He also agreed with Texas’ claim that former President Barack Obama’s administration violated federal law when it started the program in June 2012 because it offered lawful presence and work permits to more than 1 million immigrants “for whom Congress has made no provision.”

Despite those findings, Hanen said Texas cannot demonstrate irreparable harm needed for a preliminary injunction because it waited too long to sue after DACA became the status quo.

To qualify for DACA, an immigrant must have lived in the country since June 2012, arrived before the age of 16 and be under 31 as of June 15, 2012.

Those parameters mean the entire population that could qualify for DACA was set when the program launched in 2012, Hanen said.

He said that also worked against Texas’ request for a preliminary injunction.

“Since that finite population is not growing … this court does not consider the possibility of new applicants or renewals an emergent situation demanding injunctive relief,” he wrote in a 117-page order.

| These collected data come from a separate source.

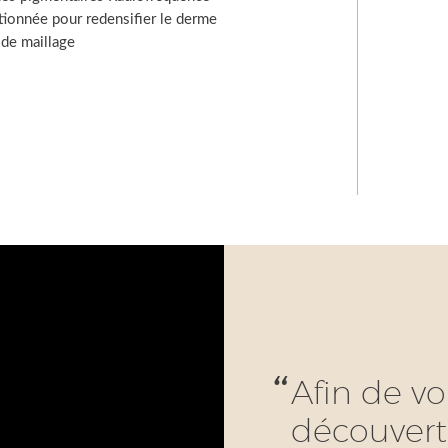
ctionnée pour redensifier le derme
 de maillage
Afin de vo
découverte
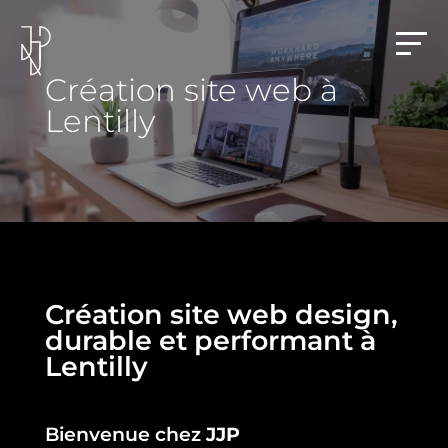
Création site web à
Lentilly
Création site web design,
durable et performant à
Lentilly
Bienvenue chez
JJP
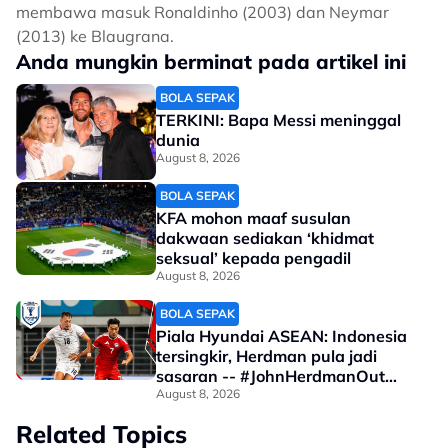
membawa masuk Ronaldinho (2003) dan Neymar
(2013) ke Blaugrana.
Anda mungkin berminat pada artikel ini
BOLA SEPAK
TERKINI: Bapa Messi meninggal
dunia
August 8, 2026
BOLA SEPAK
KFA mohon maaf susulan
dakwaan sediakan ‘khidmat
seksual’ kepada pengadil
August 8, 2026
BOLA SEPAK
Piala Hyundai ASEAN: Indonesia
tersingkir, Herdman pula jadi
sasaran -- #JohnHerdmanOut
meletup!
August 8, 2026
Related Topics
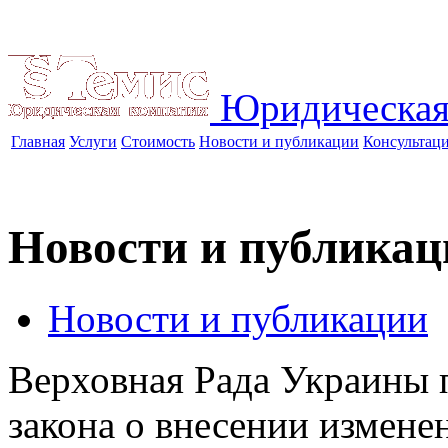
Юридическая
Главная
Услуги
Стоимость
Новости и публикации
Консультац
Новости и публикац
Новости и публикации
Верховная Рада Украины п
закона о внесении измене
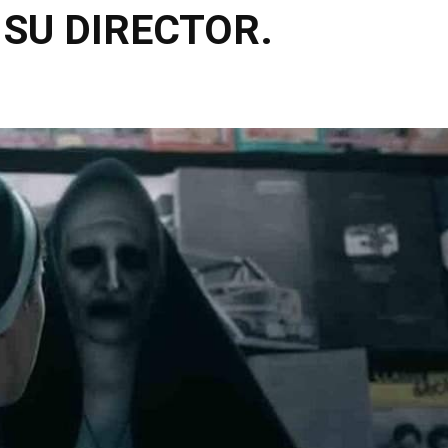
 SU DIRECTOR.
Compartir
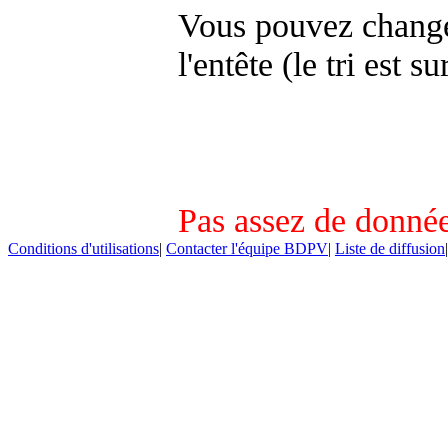
Vous pouvez changer
l'entête (le tri est s
Pas assez de donnée
Conditions d'utilisations
|
Contacter l'équipe BDPV
|
Liste de diffusion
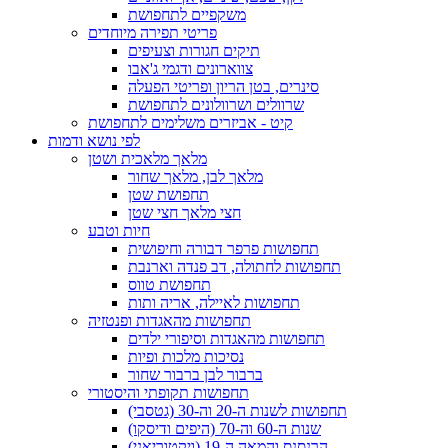
משקפיים לתחפושת
פריטי תפירה מיוחדים
תיקים חגורות וצעיפים
צווארונים ודגמי ג'אבו
סינרים, בטן הריון ופריטי הפעלה
שרוולים ושרוולונים לתחפושת
קיט - אביזרים משלימים לתחפושת
לפי נושא ודמות
מלאך מלאכית ושטן
מלאך לבן, מלאך שחור
תחפושת שטן
חצי מלאך חצי שטן
חיות וטבע
תחפושות פרפר דבורה וחיפושית
תחפושות לחתולה, דב פנדה וארנבת
תחפושת טווס
תחפושות לאיילה, אריה ותות
תחפושות מהאגדות ופנטזיה
תחפושות מהאגדות וסיפורי ילדים
נסיכות מלכות ופיות
ברבור לבן ברבור שחור
תחפושות תקופתי והיסטורי
תחפושות לשנות ה-20 וה-30 (גטסבי)
שנות ה-60 וה-70 (היפים ודיסקו)
הרנסנס והמאה ה-19 (ויקטוריאני)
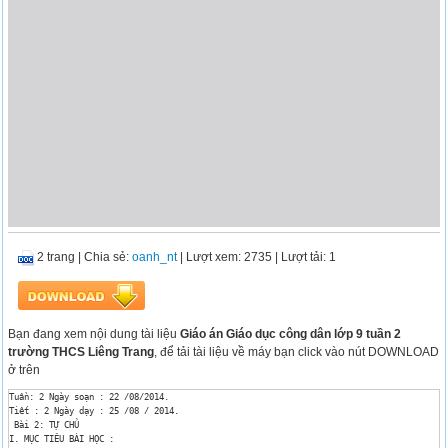
2 trang
|
Chia sẻ:
oanh_nt
| Lượt xem: 2735
| Lượt tải: 1
Bạn đang xem nội dung tài liệu
Giáo án Giáo dục công dân lớp 9 tuần 2
trường THCS Liêng Trang
, để tải tài liệu về máy bạn click vào nút DOWNLOAD
ở trên
Tuần: 2 Ngày soạn : 22 /08/2014.

Tiết : 2 Ngày dạy : 25 /08 / 2014.

 Bài 2: TỰ CHỦ

I. MỤC TIÊU BÀI HỌC :
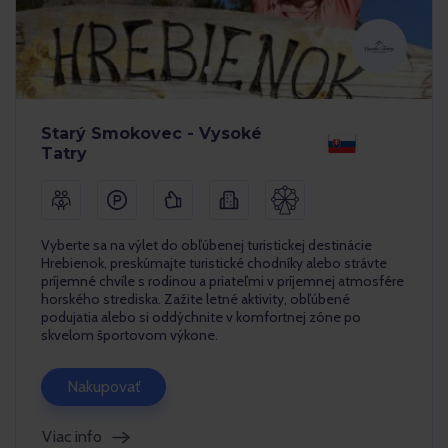
Starý Smokovec - Vysoké
Tatry
Vyberte sa na výlet do obľúbenej turistickej destinácie
Hrebienok, preskúmajte turistické chodníky alebo strávte
príjemné chvíle s rodinou a priateľmi v príjemnej atmosfére
horského strediska. Zažite letné aktivity, obľúbené
podujatia alebo si oddýchnite v komfortnej zóne po
skvelom športovom výkone.
Nakupovať
Viac info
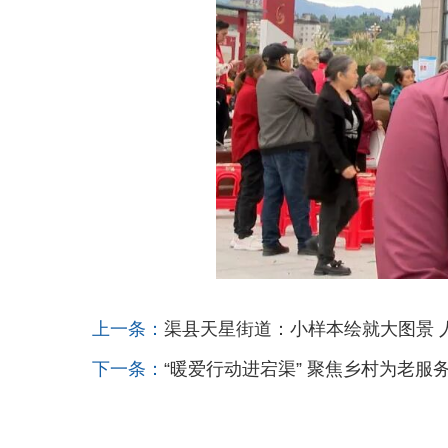
上一条：
渠县天星街道：小样本绘就大图景 
下一条：
“暖爱行动进宕渠” 聚焦乡村为老服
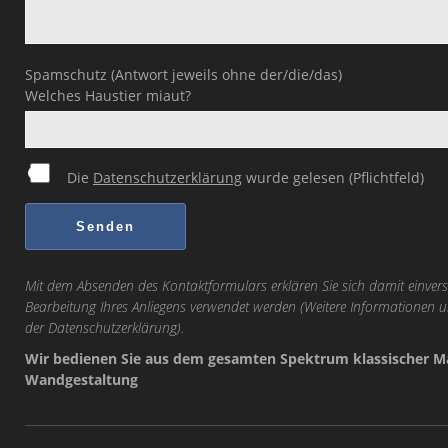
Spamschutz (Antwort jeweils ohne der/die/das)
Welches Haustier miaut?
Die
Datenschutzerklärung
wurde gelesen (Pflichtfeld)
Mit dem Absenden des Kontaktformulars erklären Sie sich damit einvers
Bearbeitung Ihres Anliegens verwendet werden (Weitere Informationen u
der
Datenschutzerklärung
).
Wir bedienen Sie aus dem gesamten Spektrum klassischer Ma
Wandgestaltung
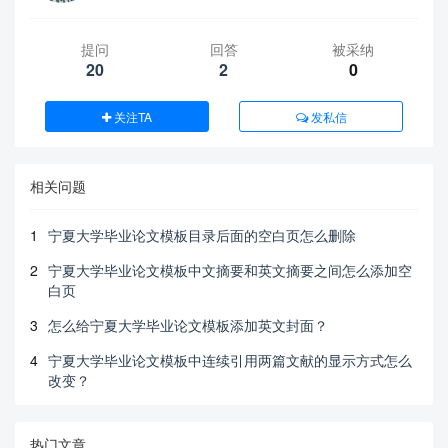
提问
回答
被采纳
20
2
0
关注TA
发私信
相关问题
1
宁夏大学毕业论文模板目录后面的空白页怎么删除
2
宁夏大学毕业论文模板中文摘要和英文摘要之间怎么添加空
白页
3
怎么给宁夏大学毕业论文模板添加英文封面？
4
宁夏大学毕业论文模板中连续引用两篇文献的显示方式怎么
改变？
热门文章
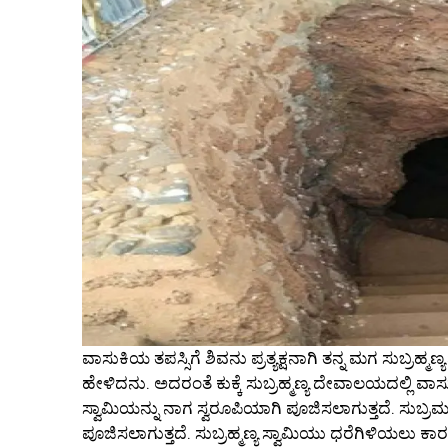
ವಾಸುಕಿಯ ತಪಸ್ಸಿಗೆ ಶಿವನು ಪ್ರತ್ಯಕ್ಷನಾಗಿ ತನ್ನ ಮಗ ಸುಬ್ರಹ್ಮಣ್ಯನ
ಹೇಳಿದನು. ಅದರಂತೆ ಕುಕ್ಕೆ ಸುಬ್ರಹ್ಮಣ್ಯ ದೇವಾಲಯದಲ್ಲಿ ವಾಸುಕಿಯ
ಸ್ವಾಮಿಯನ್ನು ನಾಗ ಸ್ವರೂಪಿಯಾಗಿ ಪೂಜಿಸಲಾಗುತ್ತದೆ. ಸುಬ್ರಮ
ಪೂಜಿಸಲಾಗುತ್ತದೆ. ಸುಬ್ರಹ್ಮಣ್ಯ ಸ್ವಾಮಿಯು ಧರೆಗಿಳಿಯಲು ಕಾರ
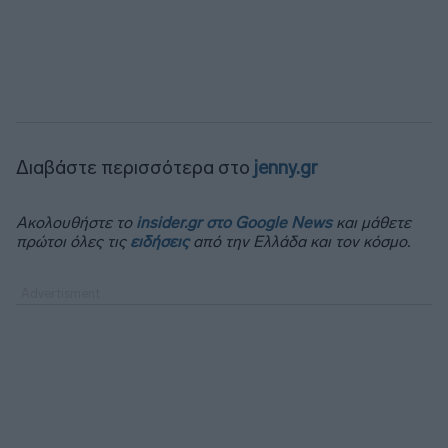
Διαβάστε περισσότερα στο
jenny.gr
Ακολουθήστε το
insider.gr στο Google News
και μάθετε
πρώτοι όλες τις
ειδήσεις
από την Ελλάδα και τον κόσμο.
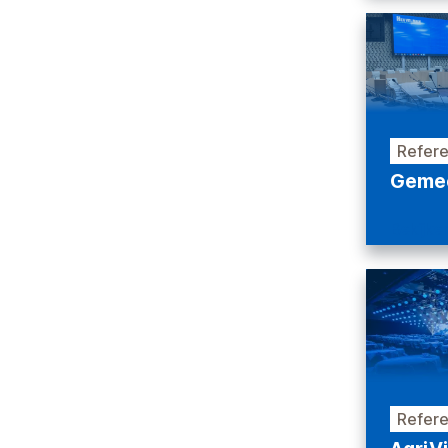
Refere
Gemee
Bekijke
Refere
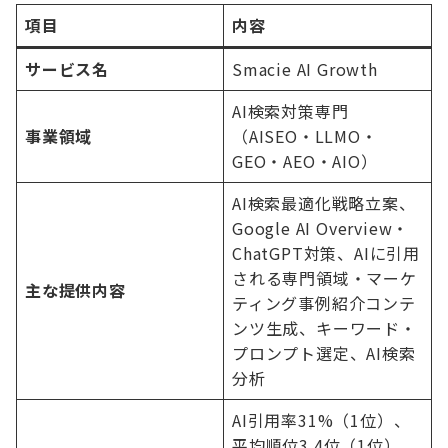
項目
内容
サービス名
Smacie AI Growth
AI検索対策専門
事業領域
（AISEO・LLMO・
GEO・AEO・AIO）
AI検索最適化戦略立案、
Google AI Overview・
ChatGPT対策、AIに引用
される専門領域・マーケ
主な提供内容
ティング事例紹介コンテ
ンツ生成、キーワード・
プロンプト選定、AI検索
分析
AI引用率31%（1位）、
平均順位3.4位（1位）、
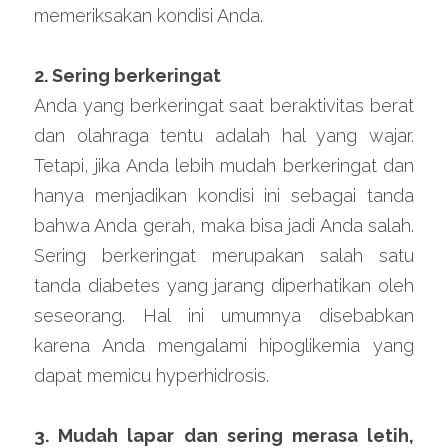
memeriksakan kondisi Anda.
2. Sering berkeringat
Anda yang berkeringat saat beraktivitas berat 
dan olahraga tentu adalah hal yang wajar. 
Tetapi, jika Anda lebih mudah berkeringat dan 
hanya menjadikan kondisi ini sebagai tanda 
bahwa Anda gerah, maka bisa jadi Anda salah. 
Sering berkeringat merupakan salah satu 
tanda diabetes yang jarang diperhatikan oleh 
seseorang. Hal ini umumnya disebabkan 
karena Anda mengalami hipoglikemia yang 
dapat memicu hyperhidrosis.
3. Mudah lapar dan sering merasa letih,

Hanen, a George W. Bush appointee, is well-acquainted with DACA.

In 2014, he and the Fifth Circuit blocked another Obama administration program that offered protections from deportation to parents of U.S. citizens and lawful residents, and a new version of DACA that would have made more people eligible.

The Trump administration announced in late summer 2017 it was winding down DACA after Attorney General Jeff Sessions said it is illegal and cannot be defended in court.

The federal government is now in the odd position of a defendant in the Texas case, agreeing with the red-state plaintiffs that DACA must end.

Twenty-two DACA recipients and New Jersey have intervened to defend the program. They are represented by the Mexican American Legal Defense and Education Fund (MALDEF).

The group’s president, Thomas Saenz, said in a statement he disagrees with Hanen’s view that DACA runs afoul of federal law, but praised the judge for denying Texas an injunction.

“As MALDEF has long contended, there are legal consequences for Texas in delaying its challenge to DACA for six years. Today’s decision correctly recognizes that the balance of possible injuries and the public interest weigh heavily in favor of allowing DACA renewals to continue, as currently required by orders from other federal courts around the country,” Saenz said.

DACA has persisted thanks to nationwide injunctions issued by federal judges in San Francisco and Brooklyn, who both said the Trump administration has not adequately explained its decision to end the program.

A federal judge in Washington, D.C. ordered the administration to start accepting new DACA applications on Aug. 23, but he stayed the order on Aug. 17.

Numerous public opinion polls show a majority of Americans believe the roughly 1.2 million immigrants who qualify for the DACA program deserve to stay in the country and become lawful residents or citizens.

But the public support has not translated to legislation in Congress, which has proposed and failed to pass at least five bills this year that would have given lawful status to this group of immigrants who were brought illegally into the United States by their parents.

Critics say President Donald Trump, who in January called DACA recipients “good people” who “should be able to stay in this country,” is using the immigrants as leverage to try to get funding to make good on his campaign promise of building a wall on the Mexico border.

DACA protects from deportation, for renewable two-year terms, an estimated 750,000 immigrants brought to the United States as children, and lets them obtain work permits and driver’s licenses.

More than 100,000 of these immigrants live in Texas.

Despite the setback for the state, Texas Attorney General Ken Paxton said he believes Hanen’s order lays the groundwork for DACA’s demise.

“We’re now very confident that DACA will soon meet the same fate as the Obama-era Deferred Action for Parents of Americans program, which the courts blocked after I led another state coalition challenging its constitutionality. President Obama used DACA to rewrite federal law without congressional approval. Our lawsuit is vital to restoring the rule of law to our nation’s immigration system,” he said in a statement.